What you need to know:
- Scholars see double standards on issues affecting developing world such as climate change
- Fifa President Gianni Infantino criticises Western nations for their ‘hypocrisy’ and lectures on morality, saying Europe should apologise to people from the rest of the world for what it has done to them for the last 3,000 years
Kenya, like most of Africa, has remained quiet even as Western nations elevate their condemnation of Qatar for its rights record.
Foreign relations observers say there are strategic reasons for the deafening silence, most of it being to safeguard bilateral ties with Doha.
Qatar is the first Gulf country to host the Fifa World Cup that begins today with a match between hosts and Ecuador, making it the focus of the global media.
The oil-rich nation has been defending its human rights record ever since it was awarded hosting rights 12 years ago.
The noise became louder on Friday, when it banned the sale of liquor around the stadiums.
Kenya’s Embassy in Doha issued “guidelines” to Kenyans intending to fly to Qatar. One of the instructions is to avoid political engagements.
“The embassy urges citizens to desist from any political involvement or interference…or any misrepresentation of the Republic of Kenya during the period,” Mission said.
The World Cup in Qatar is unique because it is being held in winter. Traditionally, FIFA World Cup tournaments have been held in June and July, when the West is in the Summer season.

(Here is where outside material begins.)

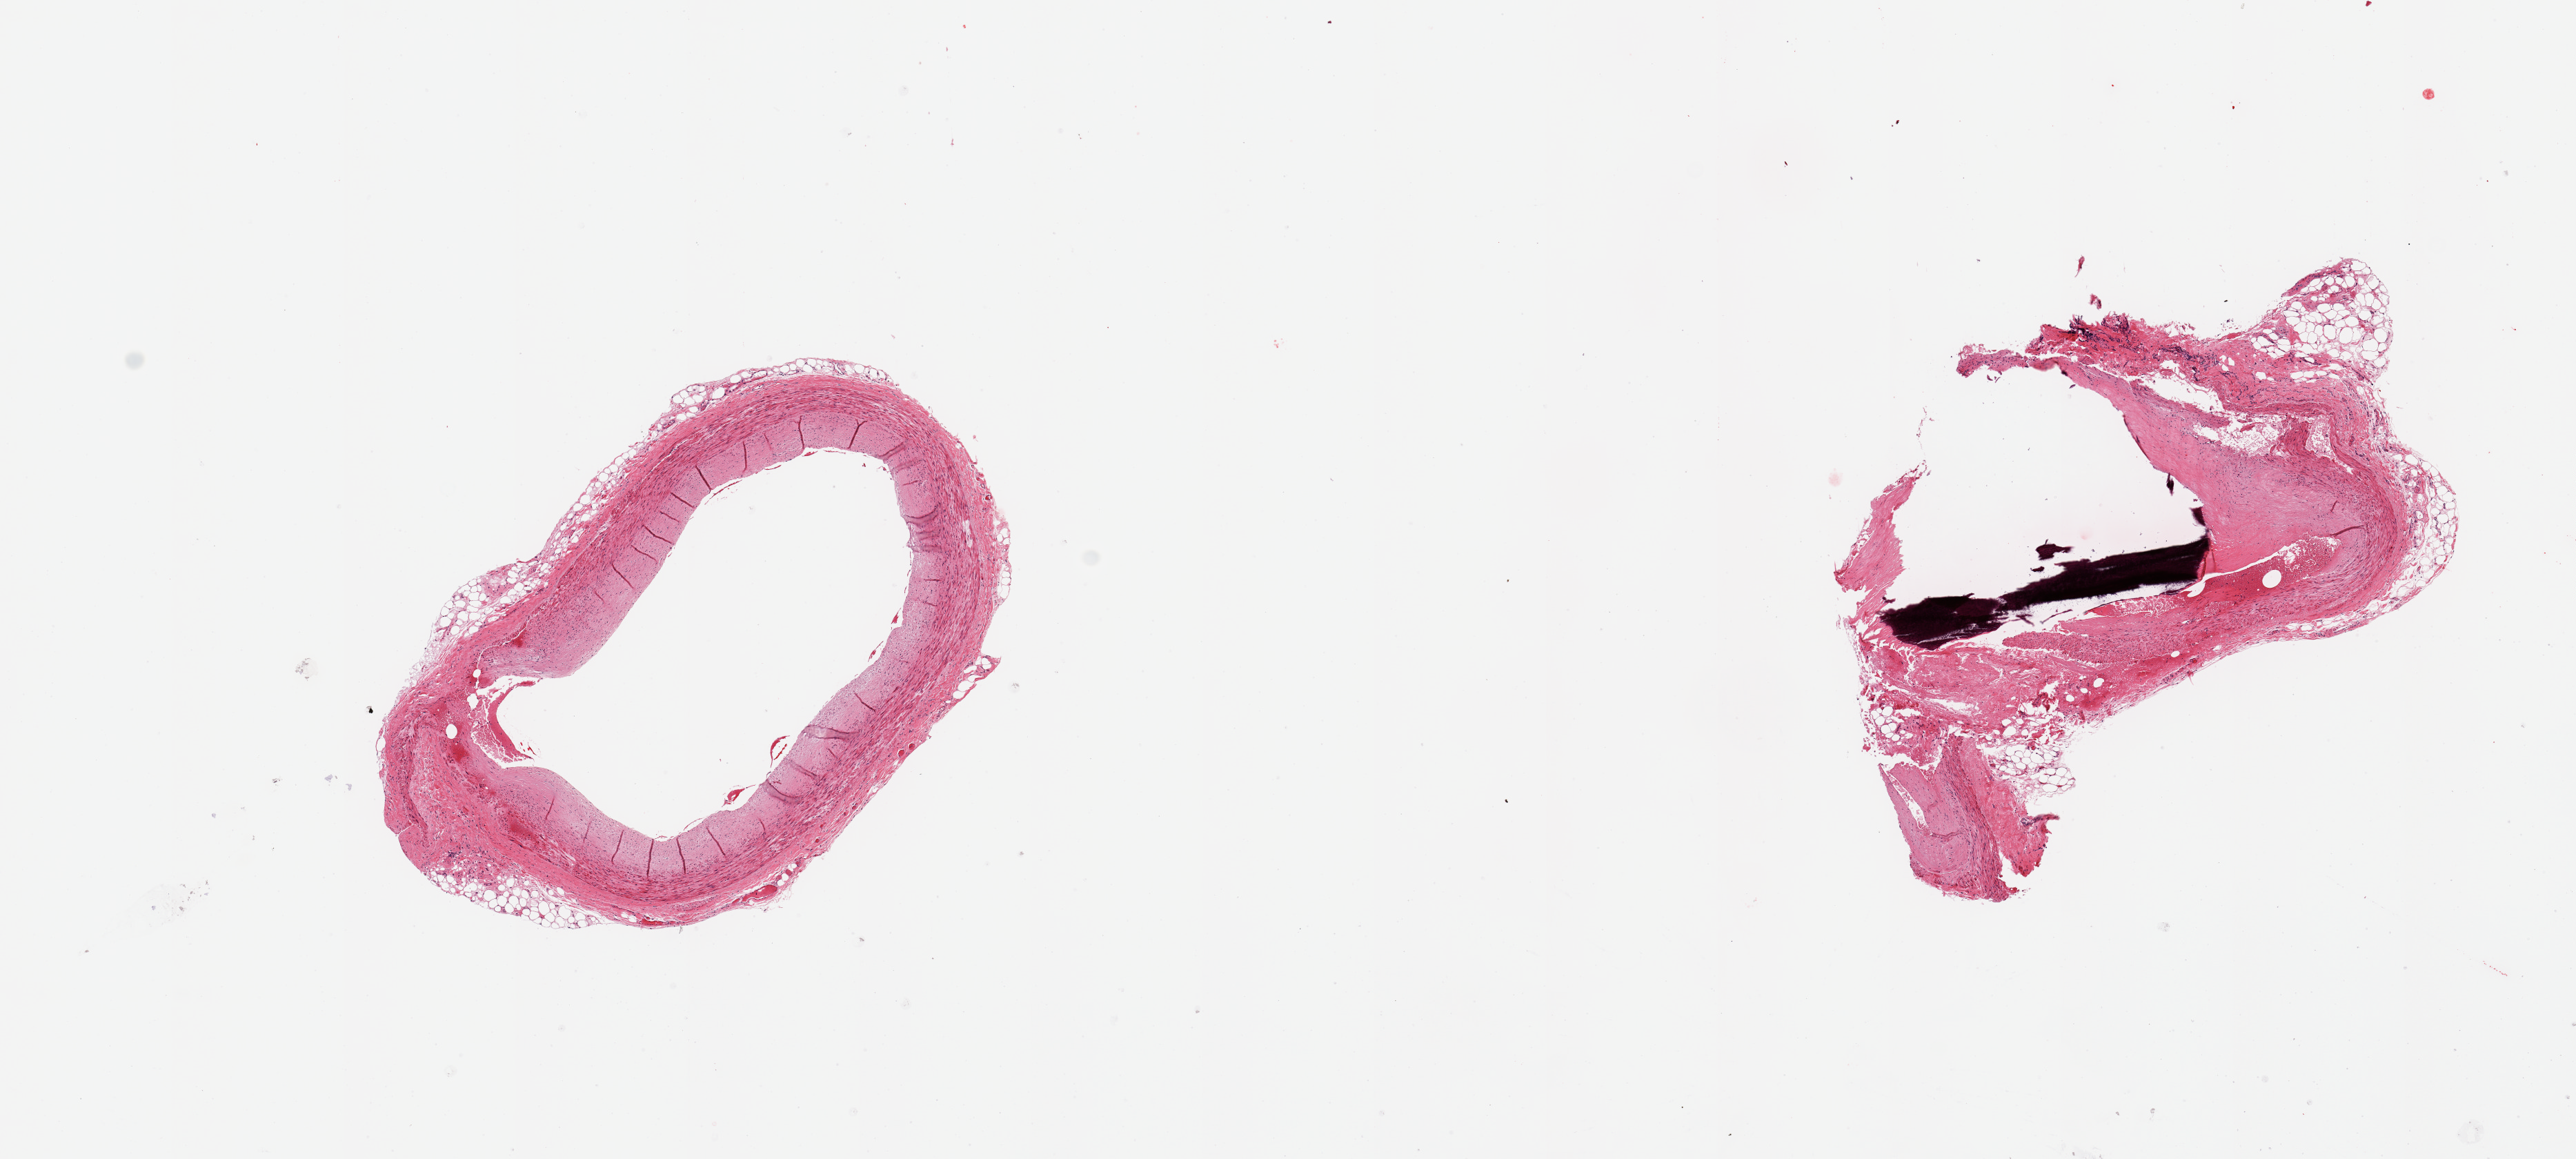
Haematoxylin and eosin whole-slide image, shown as a low-resolution overview of the whole scanned area (about 14.8 x 6.6 mm, acquisition: 20x scan). PAXgene-fixed, paraffin-embedded tissue. Sampled site (target tissue): coronary artery. Donor tissue sample. Donor: male.
Review note (as recorded): 2 pieces, subtotally occlusive and focally calcified atherosis.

The predominantly Muslim host has been butted for alleged abuse of the rights of labourers who put up stadiums. This is besides its conservative views on LGBTQ+ people.
FIFA President Gianni Infantino on Saturday said Qatar would not be perfect but criticised Western nations for their “hypocrisy”.
“Today I feel Arab, I feel African, I feel gay, I feel disabled, I feel a migrant worker because I know what it means to be discriminated, to be bullied as a foreigner in a foreign country. As a child at school, I was bullied because I had red hair,” he told reporters referring to his migrant heritage.
“For what we Europeans have been doing around the world in the last 3,000 years, we should be apologising for the next 3,000 years before starting to give moral lessons.”
Qatar, Infantino added, has offered hundreds of thousands of women and men from developing countries opportunities to earn better for their families back home and it would be illogical to simply criticise.
There are about 30,000 Kenyans working in Qatar, making the Gulf country the third-highest employer of Kenyans in the Middle East after the United Arab Emirates and Saudi Arabia, according to the Ministry of Foreign and Diaspora Affairs.
There have been cases of mistreatment in the Gulf, but Kenya has often chosen not to condemn. Qatar will not be different.
“This lies squarely in Kenya’s tradition of pragmatism in foreign policy in so far as understanding it on the principle of sovereignty,” said Leonard Wanyama, the Vice-President of the International Relations Society of Kenya, a lobby on foreign policy.
That saves Kenya the problem of not earning new enemies yet, especially when the world is full of unpredictables and messy players.
“There’s a lot of double standards on issues such as human rights and climate change.
Countries in the south have learnt to survive in this reality by concentrating on their interests as opposed to multilateralism,” Dr Hawa Noor, a fellow at the Institute of Intercultural and International Studies (InIIS) University of Bremen, told the Sunday Nation.
“We saw this trend in the UN Security Council votes regarding the Russia-Ukraine war. Kenya knows Kenyan workers are there, and the aid and votes, too, are there,” she added, referring to elections in international agencies.
“One more important point, Why would Kenya criticise Qatar’s human rights record when it has its share of such bad records? And don’t forget there’s partnerships against Islamism and militancy.”
The long term benefit is that Qatar could see Kenya as a friend and help Nairobi it when in need.
“Kenya’s relation with Doha is largely friendly, informed by economic, diplomatic and labour ties. Recently, Qatar was instrumental in mediating differences between Kenya and Somalia that saw restoring of diplomatic relations,” Dr Hassan Khannenje, the Director of Nairobi’s Horn International Institute for Strategic Studies, told the Sunday Nation.
“This is not to say there haven’t been seen divergence of opinion on certain issues.”
But Qatar, one of the wealthiest countries in the world and buoyed by its oil and gas reserves, can be Kenya’s longterm partner, Dr Khannenje argued.
“With need for foreign direct investment and increasing gas prices, Kenya can seek to attract Qatari businesses to invest in the economy as well as secure agreements for affordable natural gas in the wake of unpredictable global prices,” he said.